Jitsi Meet is an open-source, WebRTC-based video conferencing platform developed and maintained by the Jitsi team at 8x8. It powers everything from quick browser-based meetings on meet.jit.si to fully self-hosted enterprise deployments, and can be embedded directly into any web or mobile application via its IFrame API. This page covers what Jitsi Meet is, how its core components fit together, and the deployment paths available to you.Documentation Index
Fetch the complete documentation index at: https://mintlify.com/jitsi/jitsi-meet/llms.txt
Use this file to discover all available pages before exploring further.
Architecture Overview
Jitsi Meet is not a single application — it is a suite of cooperating open-source projects. Understanding the role each component plays helps you plan deployments, debug issues, and scale confidently.Jitsi Meet Web App
The React/TypeScript single-page application users interact with in the browser. Handles the UI, local media capture, and communicates with the other components over WebRTC and XMPP/Jingle.
Jitsi Videobridge (JVB)
A high-performance Selective Forwarding Unit (SFU) written in Java. Routes media streams between participants without decoding them, enabling scalable multi-party calls with minimal server CPU overhead.
Prosody
An XMPP server that handles all signaling between clients and conference components. Jitsi Meet uses Prosody for presence, MUC (multi-user chat) rooms, and authentication via XMPP.
Jicofo
The Jitsi Conference Focus component, also written in Java. Acts as the MUC moderator, orchestrates session setup between participants and JVB, and manages conference lifecycle events.
Deployment Options
Jitsi Meet gives you several paths to get up and running, from zero-configuration hosted services to full on-premises deployments.meet.jit.si (Free Hosted)
The public instance run by the Jitsi team at 8x8. Free to use for any meeting and supports all browsers. Starting a meeting requires a Google, Facebook, or GitHub account; joining an existing room does not.

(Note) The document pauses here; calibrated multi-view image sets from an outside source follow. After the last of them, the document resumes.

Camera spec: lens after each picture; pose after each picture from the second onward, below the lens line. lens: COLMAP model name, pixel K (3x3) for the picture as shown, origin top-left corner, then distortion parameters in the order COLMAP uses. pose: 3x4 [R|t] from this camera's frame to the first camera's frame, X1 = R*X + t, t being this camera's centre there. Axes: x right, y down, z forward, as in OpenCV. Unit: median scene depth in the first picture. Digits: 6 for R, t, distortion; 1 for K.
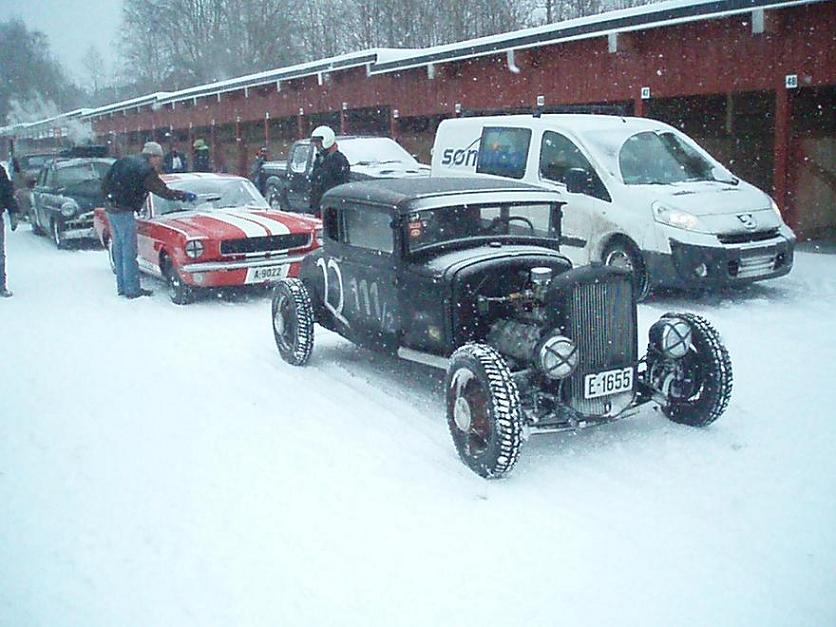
lens RADIAL K [[880.1, 0, 418.0], [0, 880.1, 313.5], [0, 0, 1]] dist [-0.103096, 0.024794]
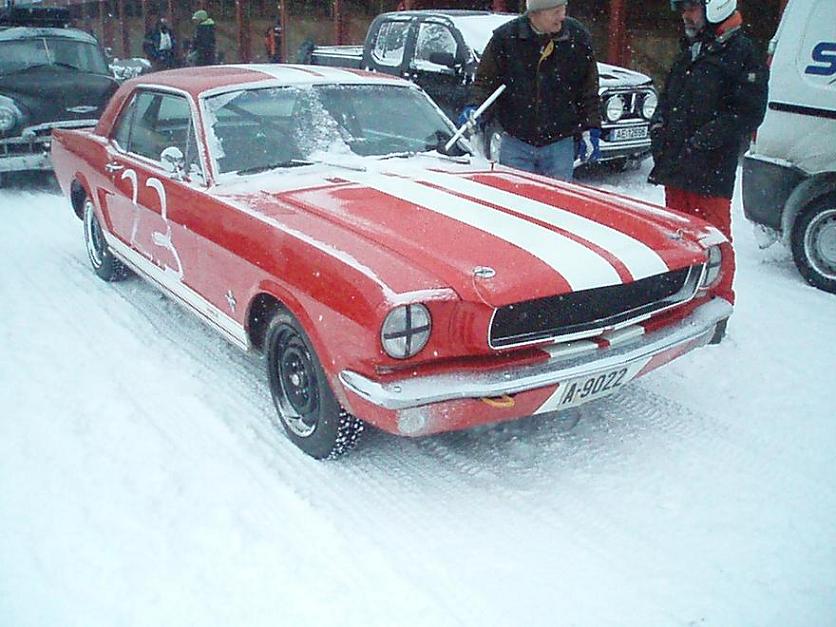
lens RADIAL K [[880.1, 0, 418.0], [0, 880.1, 313.5], [0, 0, 1]] dist [-0.103096, 0.024794]
pose [[0.998099, 0.027668, 0.055074, -0.206939], [-0.034105, 0.992234, 0.119622, -0.089429], [-0.051337, -0.121272, 0.991291, 0.535105]]
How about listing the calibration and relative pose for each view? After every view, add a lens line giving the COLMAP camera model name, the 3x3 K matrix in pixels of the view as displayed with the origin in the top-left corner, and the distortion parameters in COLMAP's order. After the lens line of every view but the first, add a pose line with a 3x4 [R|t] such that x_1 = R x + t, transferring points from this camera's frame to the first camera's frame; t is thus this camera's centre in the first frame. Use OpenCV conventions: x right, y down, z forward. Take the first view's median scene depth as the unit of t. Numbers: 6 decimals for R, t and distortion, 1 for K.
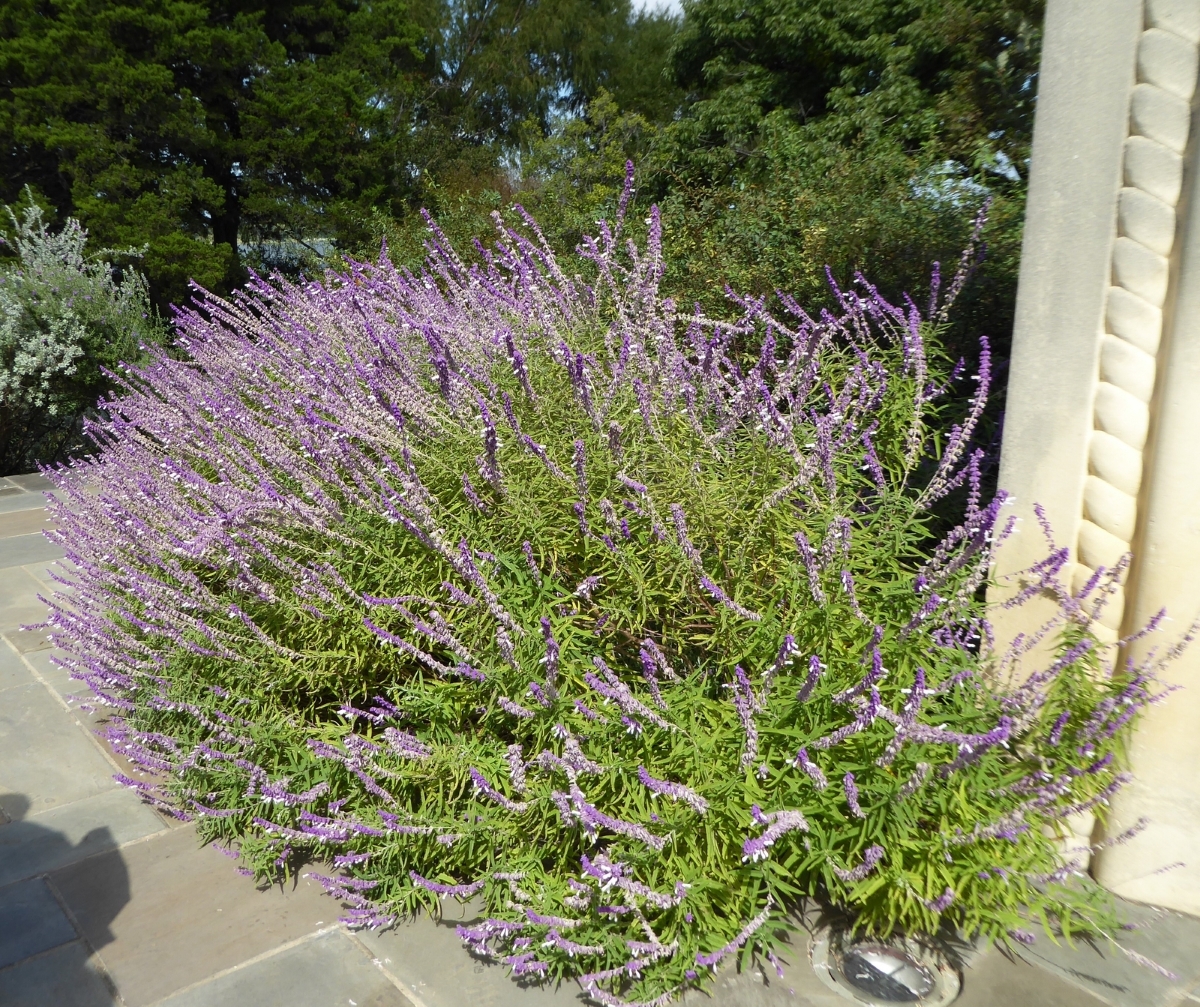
lens RADIAL K [[1198.5, 0, 558.4], [0, 1198.5, 503.3], [0, 0, 1]] dist [-0.006883, 0.014066]
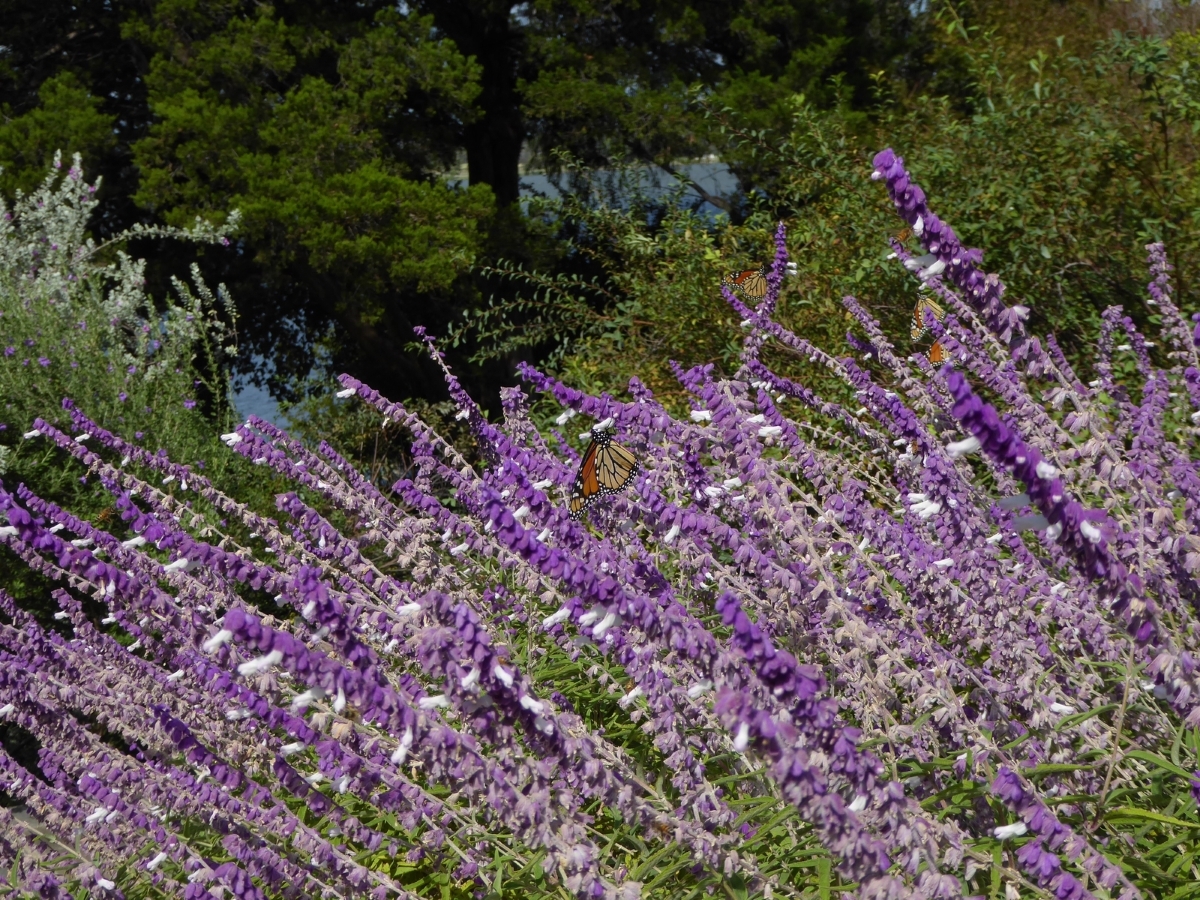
lens RADIAL K [[2295.7, 0, 600.0], [0, 2295.7, 450.0], [0, 0, 1]] dist [0.021773, 0.250399]
pose [[0.966564, 0.002014, -0.256417, -0.020319], [-0.022753, 0.996698, -0.077939, -0.055073], [0.255414, 0.081168, 0.963419, 0.205979]]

Self-Hosted (Debian / Docker)
Install Jitsi Meet on your own server using official Debian packages or a Docker Compose stack. You retain full control over data, branding, and configuration.
JaaS — Jitsi as a Service
8x8’s enterprise-grade hosted platform built on Jitsi Meet. Provides monitoring, scaling, JWT authentication, and SLA guarantees — without the operational overhead of self-hosting.
Embed via IFrame API
Drop a
<script> tag into any web page and launch a fully functional meeting inside an iframe with a few lines of JavaScript. Supports deep customisation through configOverwrite and event listeners.Key Features
HD Audio & Video
Adaptive bitrate WebRTC media with simulcast and bandwidth estimation for smooth calls on any connection.
End-to-End Encryption
Opt-in E2EE using the WebRTC Insertable Streams API so media is encrypted before it leaves the browser, even on SFU deployments.
Recording & Livestreaming
Record meetings to a local disk or an S3-compatible bucket via Jibri, or stream directly to YouTube Live and similar RTMP endpoints.
Breakout Rooms
Split participants into smaller sub-rooms during a conference and bring everyone back with a single moderator action.
Virtual Backgrounds
Browser-based background blur and image replacement powered by TensorFlow.js — no plugin required.
Lobby & Moderation
Hold participants in a waiting room before admission, mute everyone, remove disruptive users, and grant or revoke moderator privileges at runtime.
Technology Stack
Jitsi Meet is built on open web standards. The client application is written in React and TypeScript, bundled with Webpack, and uses the browser’s native WebRTC APIs for audio/video capture and transmission. Signaling between clients and the server follows the Jingle protocol (an XMPP extension for session management), transported over WebSockets to the Prosody XMPP server. On the media plane, Jitsi Videobridge implements an SFU that forwards RTP streams between participants using DTLS-SRTP for encryption. Mobile clients are available as native React Native applications for iOS and Android, sharing significant logic with the web app through a common SDK.Open-Source License
Jitsi Meet and all of its core components (Jitsi Videobridge, Jicofo, Jitsi Meet web app) are released under the Apache License 2.0. You are free to use, modify, and distribute the software — including in commercial products — without royalty. Contributions back to the project are always welcome; see the contributing guidelines on GitHub.